PLESSY V. FERGUSON: A BRIEF SYNOPSIS
The “doctrine” established by the U.S. Supreme Court in Plessy v. Ferguson was that of “separate but equal”. The infamous decision basically concluded that facilities for black Americans which were “separate” from those of white Americans were constitutional as long as they were of “equal” quality. In essence, the Supreme Court was ruling that laws of segregationist states requiring “separation” of public facilities based on the skin color of those using said facilities were fair, legal, and justified.
The impact of the 1896 decision had a profoundly negative effect on the lives of black Americans and contradicted the Fourteenth Amendment to the U.S. Constitution. This amendment, ratified only 26 years before, was passed by Congress following the Civil War in effort to guarantee equal rights under the law for “all” Americans. The intent in adding it to the Constitution was to aid in reversing the cruel, heartless treatment African-Americans suffered from the day they were forced from their homeland to the shores of the United States. The Plessy v. Ferguson decision basically dismantled the theory of overall equality by granting legitimacy to unfair segregationist policies.
As a matter of fact, the Plessy v.

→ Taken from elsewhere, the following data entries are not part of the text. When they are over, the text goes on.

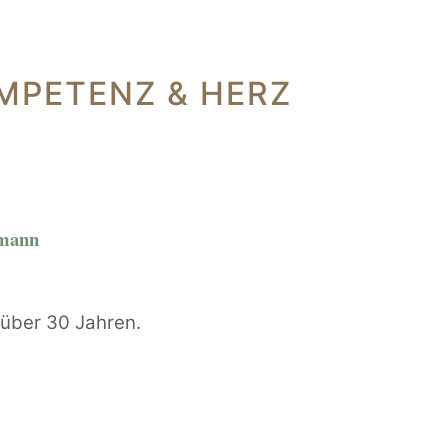
MPETENZ & HERZ
rmann
t über 30 Jahren.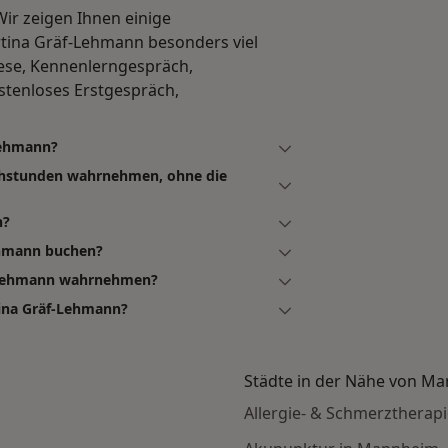
Wir zeigen Ihnen einige
ina Gräf-Lehmann besonders viel
nese, Kennenlerngespräch,
stenloses Erstgespräch,
Lehmann?
chstunden wahrnehmen, ohne die
n?
ehmann buchen?
f-Lehmann wahrnehmen?
tina Gräf-Lehmann?
Städte in der Nähe von M
Allergie- & Schmerztherap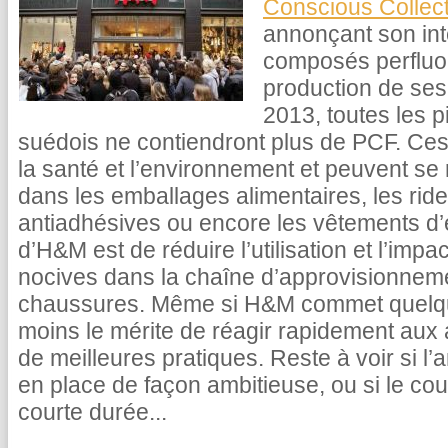
Conscious Collec
annonçant son inten
composés perfluo
production de ses
2013, toutes les p
suédois ne contiendront plus de PCF. Ce
la santé et l’environnement et peuvent se
dans les emballages alimentaires, les rid
antiadhésives ou encore les vêtements d’ex
d’H&M est de réduire l’utilisation et l’imp
nocives dans la chaîne d’approvisionnem
chaussures. Même si H&M commet quel
moins le mérite de réagir rapidement aux 
de meilleures pratiques. Reste à voir si l
en place de façon ambitieuse, ou si le cou
courte durée...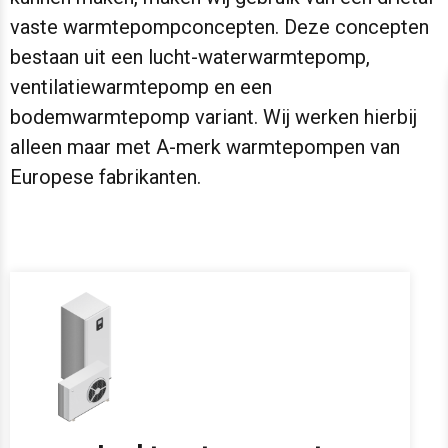
vaste warmtepompconcepten. Deze concepten
bestaan uit een lucht-waterwarmtepomp,
ventilatiewarmtepomp en een
bodemwarmtepomp variant. Wij werken hierbij
alleen maar met A-merk warmtepompen van
Europese fabrikanten.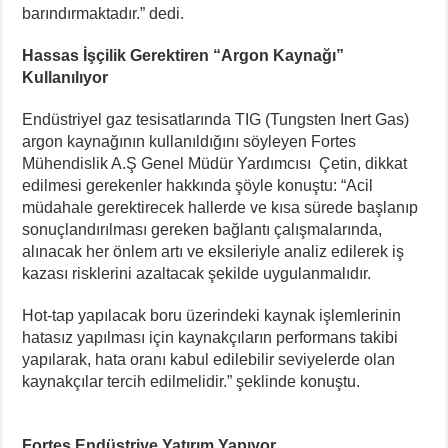
barındırmaktadır.” dedi.
Hassas İşçilik Gerektiren “Argon Kaynağı”
Kullanılıyor
Endüstriyel gaz tesisatlarında TIG (Tungsten Inert Gas)
argon kaynağının kullanıldığını söyleyen Fortes
Mühendislik A.Ş Genel Müdür Yardımcısı Çetin, dikkat
edilmesi gerekenler hakkında şöyle konuştu: “Acil
müdahale gerektirecek hallerde ve kısa sürede başlanıp
sonuçlandırılması gereken bağlantı çalışmalarında,
alınacak her önlem artı ve eksileriyle analiz edilerek iş
kazası risklerini azaltacak şekilde uygulanmalıdır.
Hot-tap yapılacak boru üzerindeki kaynak işlemlerinin
hatasız yapılması için kaynakçıların performans takibi
yapılarak, hata oranı kabul edilebilir seviyelerde olan
kaynakçılar tercih edilmelidir.” şeklinde konuştu.
Fortes Endüstriye Yatırım Yapıyor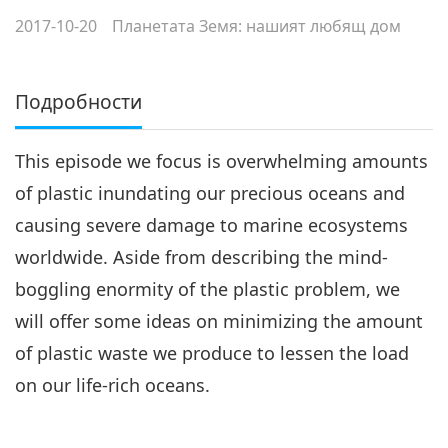
2017-10-20
Планетата Земя: нашият любящ дом
Подробности
This episode we focus is overwhelming amounts
of plastic inundating our precious oceans and
causing severe damage to marine ecosystems
worldwide. Aside from describing the mind-
boggling enormity of the plastic problem, we
will offer some ideas on minimizing the amount
of plastic waste we produce to lessen the load
on our life-rich oceans.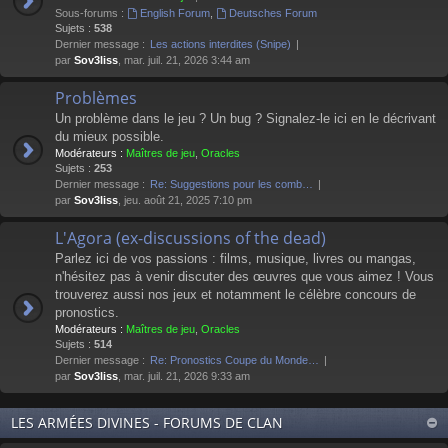
Sous-forums :
English Forum
,
Deutsches Forum
Sujets :
538
Dernier message :
Les actions interdites (Snipe)
par
Sov3liss
, mar. juil. 21, 2026 3:44 am
Problèmes
Un problème dans le jeu ? Un bug ? Signalez-le ici en le décrivant
du mieux possible.
Modérateurs :
Maîtres de jeu
,
Oracles
Sujets :
253
Dernier message :
Re: Suggestions pour les comb…
par
Sov3liss
, jeu. août 21, 2025 7:10 pm
L'Agora (ex-discussions of the dead)
Parlez ici de vos passions : films, musique, livres ou mangas,
n'hésitez pas à venir discuter des œuvres que vous aimez ! Vous
trouverez aussi nos jeux et notamment le célèbre concours de
pronostics.
Modérateurs :
Maîtres de jeu
,
Oracles
Sujets :
514
Dernier message :
Re: Pronostics Coupe du Monde…
par
Sov3liss
, mar. juil. 21, 2026 9:33 am
LES ARMÉES DIVINES - FORUMS DE CLAN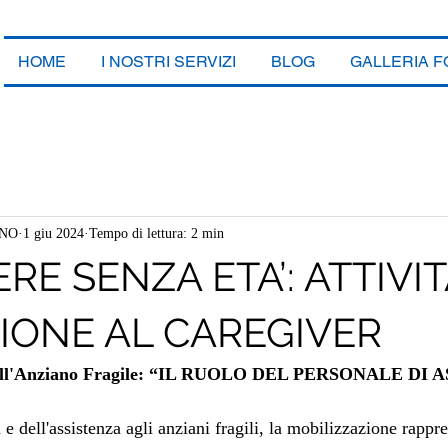
HOME
I NOSTRI SERVIZI
BLOG
GALLERIA 
ANO
1 giu 2024
Tempo di lettura: 2 min
E SENZA ETA’: ATTIVITA
IONE AL CAREGIVER
dell'Anziano Fragile: “IL RUOLO DEL PERSONALE DI
 e dell'assistenza agli anziani fragili, la mobilizzazione rappr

Ferguson ruling not only eroded any advances which may have been gained by black Americans in the Reconstruction era following the Civil War, but also provided backing for the so-called Jim Crow Laws which had been enacted by a number of state legislatures. In effect, the Plessy v. Ferguson decision added fuel to the fire of the infamous and ridiculously unfair Jim Crow statutes—a fire which would not be exterminated for the better part of a century when Brown v. Board of Education of Topeka, the Civil Rights Act, and the Voting Rights Act were ruled-on and passed in 1954, 1964, and 1965 respectively.